The unnamed benefactor of the Vincents that had come to their aid at what seems like one of the darkest periods in the life of that family eventually turned out to be the Chapel of Christ Our Light. The church itself is situated on the Akoka campus of the University of Lagos.

Our correspondent gathered that the church basically took charge of the welfare of Prof. Vincent and his family when nobody else bothered to do it. One of the first things that the chapel did was to provide a new accommodation for the man and his family.

Although it is not known if the chapel is also responsible for the feeding of the family, it was learnt that the wife of the scholar is one of the workers in the church. The Chaplain of the chapel, Reverend Azuka Ogbolumani, refused to comment on the subject when our correspondent visited him for an interview in his office.

“Prof. Vincent has made me to promise that we won’t speak with the media about his condition. All I know is that the man is well. Yes, he has lost the use of his eyes. But he is not abandoned, as some people have speculated. His wife lives with him and she takes care of him,” he says.

Asked when he last saw the former Uniport VC, the chaplain replies, “I have not seen him for some time. But I see his wife every week because she worships in this church.”

Forced to live like a recluse

Prof. Vincent, it was also gathered, is virtually confined to his residence, no thanks to his visual impairment. He now lives like a recluse, shut out of the larger society and hardly leaves his home. Even if they want to reach him desperately, his friends or former colleagues cannot do so because none of them knows where he lives at present. Only a few trusted members of the Chapel of Christ Our Light can access his residence, but they are not willing to divulge information on how to reach him.
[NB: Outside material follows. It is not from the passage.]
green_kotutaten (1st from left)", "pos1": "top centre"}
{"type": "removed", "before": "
It is generally believed that the man has intentionally woven a cocoon around himself and does not desire to mix with the public. A few weeks ago, he moved from his former residence, which remains largely unknown to most people, to the Ilaje quarters. Our correspondent gathered that when the chapel got wind of the move, it made an effort to relocate him from the area, since it is associated with endless violence among rival street gangs.

“The church was ready to spend about N2m to secure another accommodation for him and his family, but he politely declined it,” a source said.
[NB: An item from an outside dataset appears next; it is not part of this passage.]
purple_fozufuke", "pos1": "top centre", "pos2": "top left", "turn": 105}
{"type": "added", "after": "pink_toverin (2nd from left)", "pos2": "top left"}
Vincent’s action further fuelled suspicions held among his former colleagues and students at the university that he is desperately holding on to a secret. Also, it ignited the rumour that he is anxious to remain incommunicado and out of the reach of perceived enemies.

Coping with visual disability

Although Prof. Vincent has lost the ability to see with his eyes, his handicap has not affected his passion for literature, especially poetry, nor stopped him from engaging in literary activity. In fact, he has concluded plans to publish his memoirs soon.
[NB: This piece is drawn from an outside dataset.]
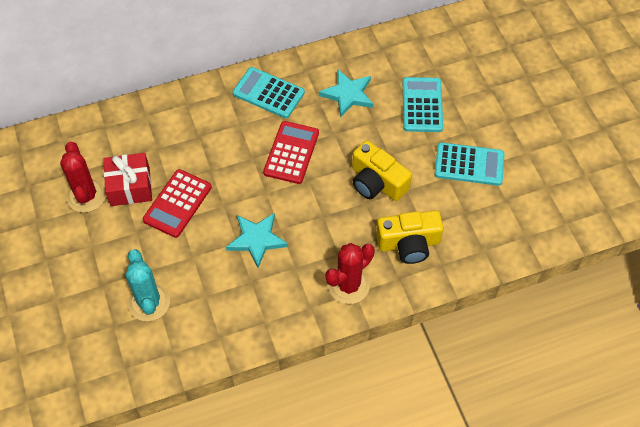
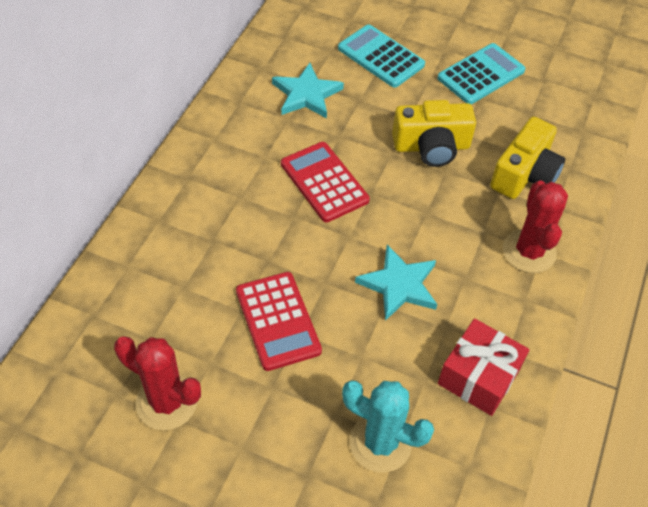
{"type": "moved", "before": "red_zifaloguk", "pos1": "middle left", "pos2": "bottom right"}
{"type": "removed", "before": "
He says the book, which is still a work-in-progress, is based on his tenure as Vice-Chancellor of the University of Port Harcourt.

“Even in my condition, I have finished writing the book. What remains is to clean it up. Unfortunately, I cannot do that now because of my disability,” he says.

The eminent scholar wishes that he could still read lines of poetry like he used to do before losing his sight. Nowadays, he asks Fabian, the teenager that lives with him, to read to him. The verses are still the same and he enjoys listening to them.

“But it is not the same thing as reading by myself. I wish that I had not lost my sight,” he says, with a heavy sigh.

Unanswered questions

Just as Anyokwu has insinuated, Prof. Theo Vincent’s situation begs some questions. For example, some people have been asking what happened to the man’s earnings, while in service and his retirement benefits and why he would not live to talk about his condition. Others wonder how a man, who has occupied key positions before retiring and acted as a consultant to a multinational company like the NLNG, could possibly spend the rest of his life in need.

The questions have, for want of answers, continued to fuel more suspicions and the theory that there could be more than meets the eye.